Researchers at a company called ViaCyte Inc. of San Diego have successfully nudged human embryonic stem cells to become precursors to beta cells. Transplants of those cells into mice have yielded promising results. Once implanted, the cells developed into beta cells and reversed diabetes in the animals.
But fine-tuning the cells to make them safe and effective for human use will take time. For example, beta cells do more than just produce insulin; they also respond to body cues to produce just the right amount of insulin when it's needed and thus regulate glucose levels with great precision. If you make beta cells that produce too much insulin, the level of glucose can drop dangerously low — and people can pass out, lapse into a coma or even die.
"We have not regenerated the intricate mechanisms that regulate the levels of secretions," says Matthias Hebrok, director of the UC San Francisco Diabetes Center. "Beta cells are like a Porsche — an amazing, calibrated machine. What we've made is more like a Volkswagen Beetle."
Another major problem facing a cure in humans is the issue of autoimmunity — the problem that causes Type 1 diabetes in the first place. "Even if we are able to generate beta cells from stem cells, if you put them into a patient with Type 1 diabetes, they'll be eliminated quickly, because the immune system is primed to destroy those cells," Hebrok says.
Currently, physicians combat autoimmune responses with anti-rejection drugs. In the future, immunologists hope to figure out ways to specifically interfere with the interaction of the immune system and beta cells.
Another approach to the autoimmune problem is being tested by ViaCyte. The company is working on an embryonic stem cell-based therapy that will enclose beta-cell precursors inside a membrane envelope, then implant them under a diabetic patient's skin. The pouch will allow insulin to flow out of it, into a patient's bloodstream, but won't allow cells of the immune system to get in and attack the implant (or allow rogue cancers from the transplant, should they arise, to escape into the recipient's body).
Finally, diabetes researchers face the same challenges as any other scientists working with stem cells: They need to figure out how to produce large numbers of the beta cells and make sure they're safe and stable.

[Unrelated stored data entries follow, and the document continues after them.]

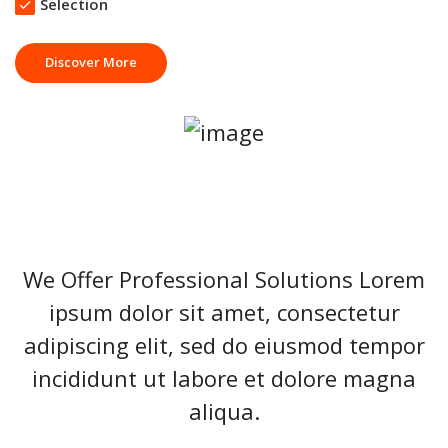
Selection
Discover More
We Offer Professional Solutions Lorem
ipsum dolor sit amet, consectetur
adipiscing elit, sed do eiusmod tempor
incididunt ut labore et dolore magna
aliqua.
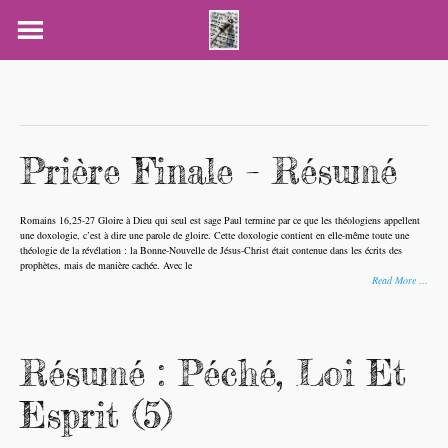
Skip
to
content
Prière Finale – Résumé
Romains 16,25-27 Gloire à Dieu qui seul est sage Paul termine par ce que les théologiens appellent
une doxologie, c’est à dire une parole de gloire. Cette doxologie contient en elle-même toute une
théologie de la révélation : la Bonne-Nouvelle de Jésus-Christ était contenue dans les écrits des
prophètes, mais de manière cachée. Avec le
Read More …
Résumé : Péché, Loi Et
Esprit (5)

Over the long term, the best solution would probably be to study how stem cells generate beta cells to figure out how to teach a patient's body to regrow islets for itself from stem cells, and possibly even other types of cells, already in the body, Firpo says. "We could have stem cell therapies that don't actually involve a stem cell being transplanted into a person."
Weir, Firpo and Hebrok all say they can't predict when stem cell therapies for diabetes might become available.

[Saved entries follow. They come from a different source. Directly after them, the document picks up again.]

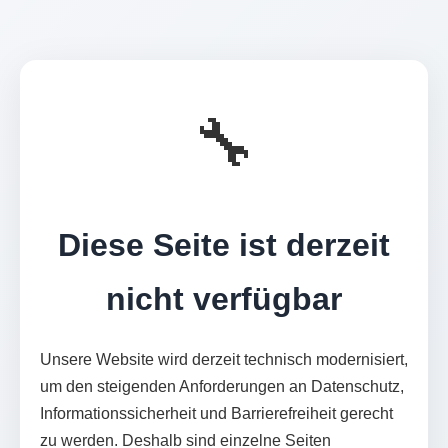
🔧
Diese Seite ist derzeit
nicht verfügbar
Unsere Website wird derzeit technisch modernisiert,
um den steigenden Anforderungen an Datenschutz,
Informationssicherheit und Barrierefreiheit gerecht
zu werden. Deshalb sind einzelne Seiten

Hebrok adds that he isn't discouraged, though. "To be honest, I think we're amazingly fast. When I started in 1996, we really had no idea" how to produce beta cells, he says. "What we've learned in the past decade and a half is truly amazing."
Still, the pace of progress can seem unbearably slow to some. The soonest ViaCyte's technology would begin human trials would be 2013. Other proposed cures won't be ready for testing until even further in the future.
"There was too much hype for this type of technology. There are no shortcuts in this kind of research," says Dr. Camillo Ricordi, an islet cell transplantation expert at the University of Miami Diabetes Research Institute.
"Next century, when you look back at it, two decades won't seem like much. But for those affected right now, every month is too long."